We know our customers like to know exactly what they're buying; we're not going to sugar coat it, but we are going to explain it. We've divided up all of the sustainable features we've identified across our product ranges and grouped them into three so you know how your purchase is making an impact: Think Nature, Think Welfare, Think People.
The Berghaus Recognition Pack - Jet Black has the following sustainability attributes...
A bluesign® approved product consists of at least 90% bluesign® approved textiles and/or 30% bluesign approved accessories. The aim of the bluesign® system is responsible use of resources, clean processes with controlled air and water emissions, safe processes for the workers and safe products for consumers. Bluesign® is an independent third party and sets out strict criteria for manufacturers and brands to follow to be certified bluesign. By buying bluesign®, you are guaranteed a product that has been made with the least harmful substances possible.
Find out more here: https://www.bluesign.com/en
Getting colour into fabrics isn't as simple as you might think. Traditionally, fabrics are batch-dyed, but more brands are becoming aware of the water and carbon saving ability of solution dyeing. That's a 90% reduction in water usage and 96% reduction in CO2 emissions - certainly not to be dismissed. This technique adds pigment to the fibre while the plastic is still molten - so, yes, it is only applicable to plastic based yarns.

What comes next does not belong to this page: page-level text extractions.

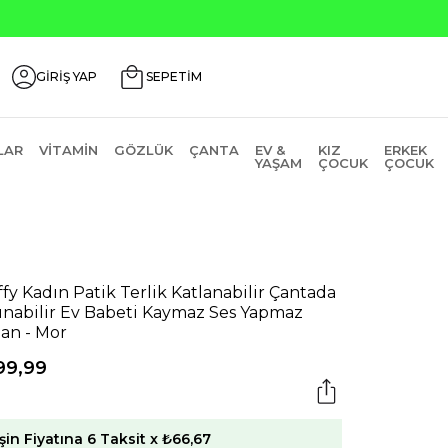
Seçili Ürünlerde ₺2
GİRİŞ YAP
SEPETİM
LAR
VITAMIN
GÖZLÜK
ÇANTA
EV &
KIZ
ERKEK
YAŞAM
ÇOCUK
ÇOCUK
ffy Kadın Patik Terlik Katlanabilir Çantada
ınabilir Ev Babeti Kaymaz Ses Yapmaz
an - Mor
99,99
şin Fiyatına 6 Taksit x ₺66,67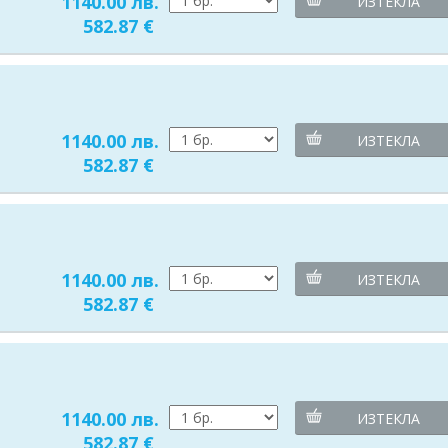
1140.00 лв.
ИЗТЕКЛА
582.87 €
1140.00 лв.
ИЗТЕКЛА
582.87 €
1140.00 лв.
ИЗТЕКЛА
582.87 €
1140.00 лв.
ИЗТЕКЛА
582.87 €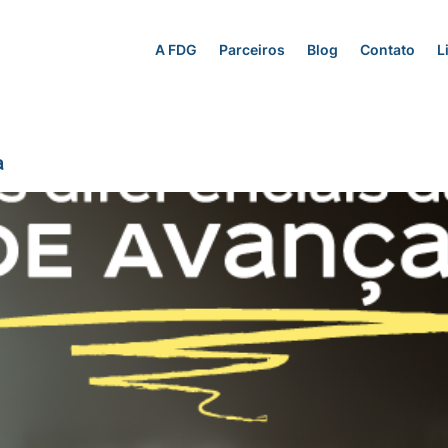
A FDG
Parceiros
Blog
Contato
L
a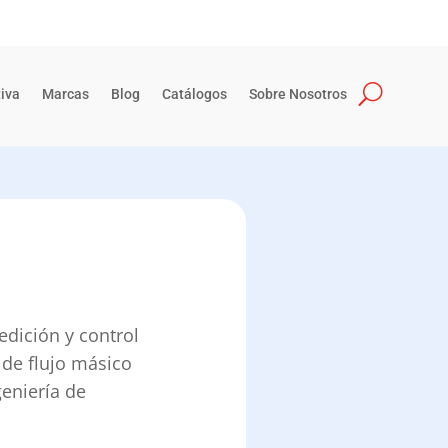
iva
Marcas
Blog
Catálogos
Sobre Nosotros
edición y control
 de flujo másico
geniería de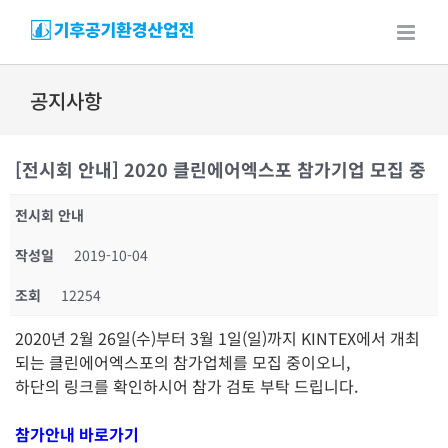
Skip
to
content
공지사항
[전시회 안내] 2020 클린에어엑스포 참가기업 모집 중
전시회 안내
작성일
2019-10-04
조회
12254
2020년 2월 26일(수)부터 3월 1일(일)까지 KINTEX에서 개최
되는 클린에어엑스포의 참가업체를 모집 중이오니,
하단의 링크를 확인하시어 참가 검토 부탁 드립니다.
참가안내 바로가기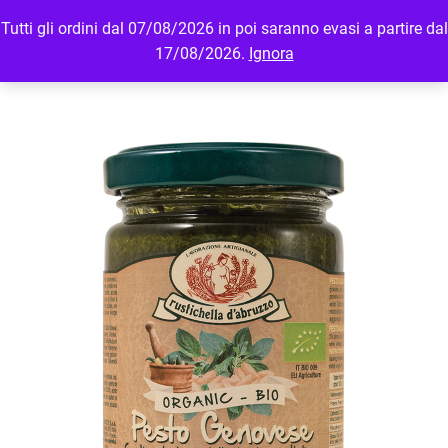
Tutti gli ordini dal 07/08/2026 in poi saranno evasi a partire dal
MENU
LOGIN
17/08/2026.
Ignora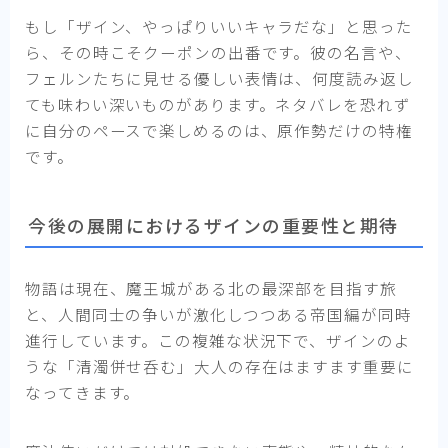
もし「ザイン、やっぱりいいキャラだな」と思った
ら、その時こそクーポンの出番です。彼の名言や、
フェルンたちに見せる優しい表情は、何度読み返し
ても味わい深いものがあります。ネタバレを恐れず
に自分のペースで楽しめるのは、原作勢だけの特権
です。
今後の展開におけるザインの重要性と期待
物語は現在、魔王城がある北の最深部を目指す旅
と、人間同士の争いが激化しつつある帝国編が同時
進行しています。この複雑な状況下で、ザインのよ
うな「清濁併せ呑む」大人の存在はますます重要に
なってきます。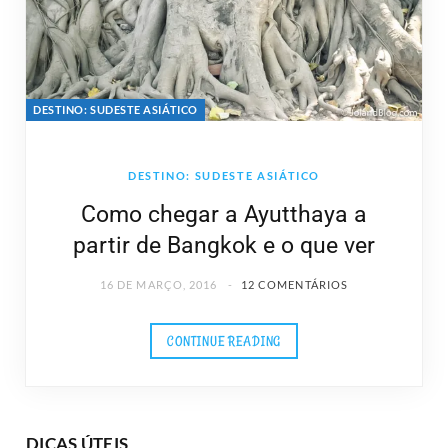
DESTINO: SUDESTE ASIÁTICO
DESTINO: SUDESTE ASIÁTICO
Como chegar a Ayutthaya a
partir de Bangkok e o que ver
16 DE MARÇO, 2016
12 COMENTÁRIOS
CONTINUE READING
DICAS ÚTEIS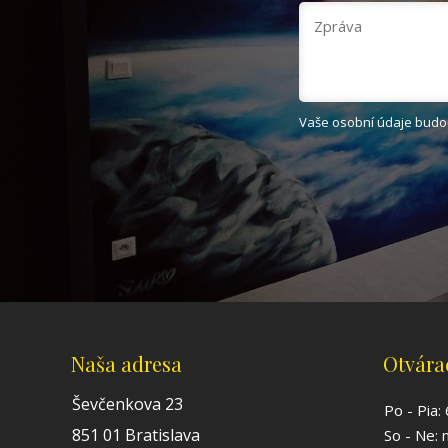
Vaše osobní údaje budou
Naša adresa
Otvára
Ševčenkova 23
Po - Pia:
851 01 Bratislava
So - Ne: 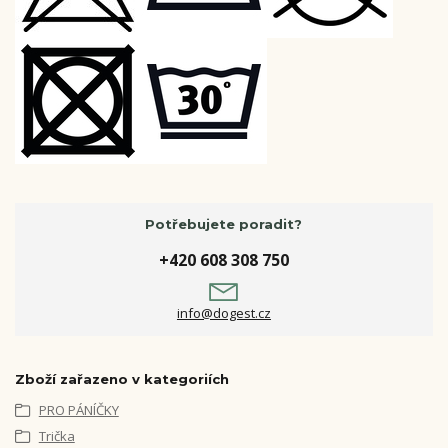
Potřebujete poradit?
+420 608 308 750
info@dogest.cz
Zboží zařazeno v kategoriích
PRO PÁNÍČKY
Trička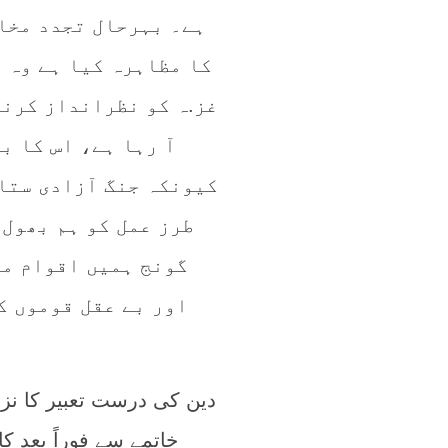
ہے۔ بہرحال تجدد مخال
کا مظاہرہ کیا ہے وہ 
غز.ہ کو نظرانداز کرنے
آ رہا ہے، اس کا ب
کیونکہ جنگ آزادی ستا
طرز عمل کو ہم بھول 
گونج ہمیں اقوام مت
اور بے عقل قوموں ک
دین کی درست تعبیر کا نزا
خاتمے سے فوراً بعد ک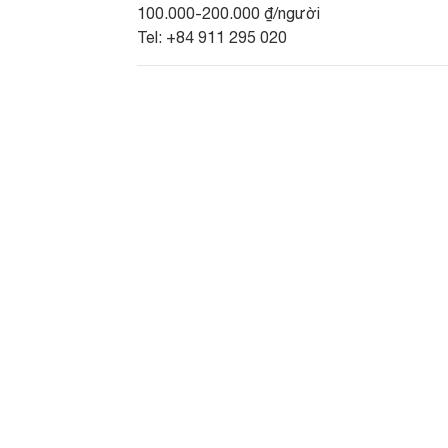
100.000-200.000 ₫/người
Tel: +84 911 295 020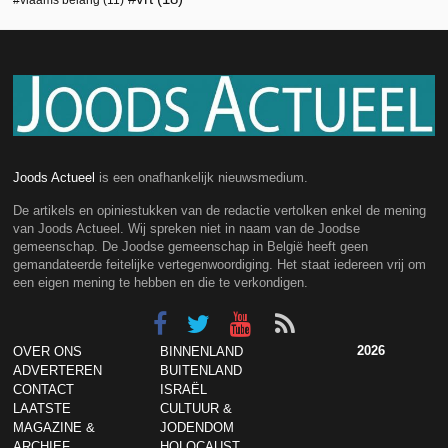
Joods Actueel
is een onafhankelijk nieuwsmedium.
De artikels en opiniestukken van de redactie vertolken enkel de mening
van Joods Actueel. Wij spreken niet in naam van de Joodse
gemeenschap. De Joodse gemeenschap in België heeft geen
gemandateerde feitelijke vertegenwoordiging. Het staat iedereen vrij om
een eigen mening te hebben en die te verkondigen.
2026
OVER ONS
BINNENLAND
ADVERTEREN
BUITENLAND
CONTACT
ISRAËL
LAATSTE
CULTUUR &
MAGAZINE &
JODENDOM
ARCHIEF
HOLOCAUST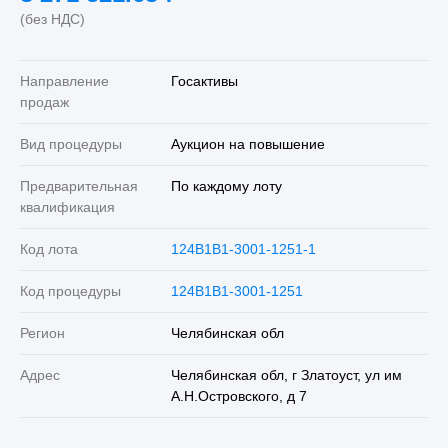
(без НДС)
Направление
Госактивы
продаж
Вид процедуры
Аукцион на повышение
Предварительная
По каждому лоту
квалификация
Код лота
124B1B1-3001-1251-1
Код процедуры
124B1B1-3001-1251
Регион
Челябинская обл
Адрес
Челябинская обл, г Златоуст, ул им
А.Н.Островского, д 7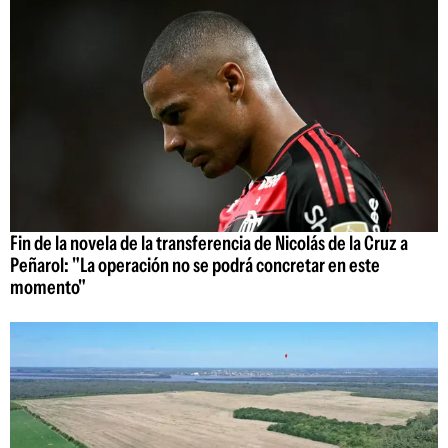
Fin de la novela de la transferencia de Nicolás de la Cruz a
Peñarol: "La operación no se podrá concretar en este
momento"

A secondary eco dyeing technique is the use of natural pigments. Plant based dyes are sourced from sustainable crops and applied in a cold-water process, which can use 65% less water than traditional methods.
By recycling fabrics, we are not only stopping extra waste heading to landfill but also reducing the need for virgin fabrics to be created. Recycled fabrics can be anything from recycled polyester to recycled cotton and where recycled cotton is used, it's often offcuts from factory floors that would otherwise end up in landfill.
This brand partners with the Ethical Trading Initiative (ETI). The ETI was founded in 1998 and works to improve working conditions in global supply chains by implementing their Base Code of labour practice, which is based on the UN’s International Labour Organisation’s (ILO) standards. They work from nine principles: employment is chosen; freedom of association and the right to collective bargaining are respected; working conditions are safe and hygienic; child labour shall not be used; living wages are paid; working hours are not excessive; no discrimination is practised; regular employment is provided; no harsh or inhumane treatment is allowed. Their remit is vast and cover industries from apparel to food and agriculture.
Find out more about the ETI here: https://www.ethicaltrade.org/.
This brand partners with ACT. ACT is a collaboration of global brands and ensures people in supply chains are paid a living wage and paid on time. They do this via collective bargaining at industry level, freedom of association and responsible purchasing practices.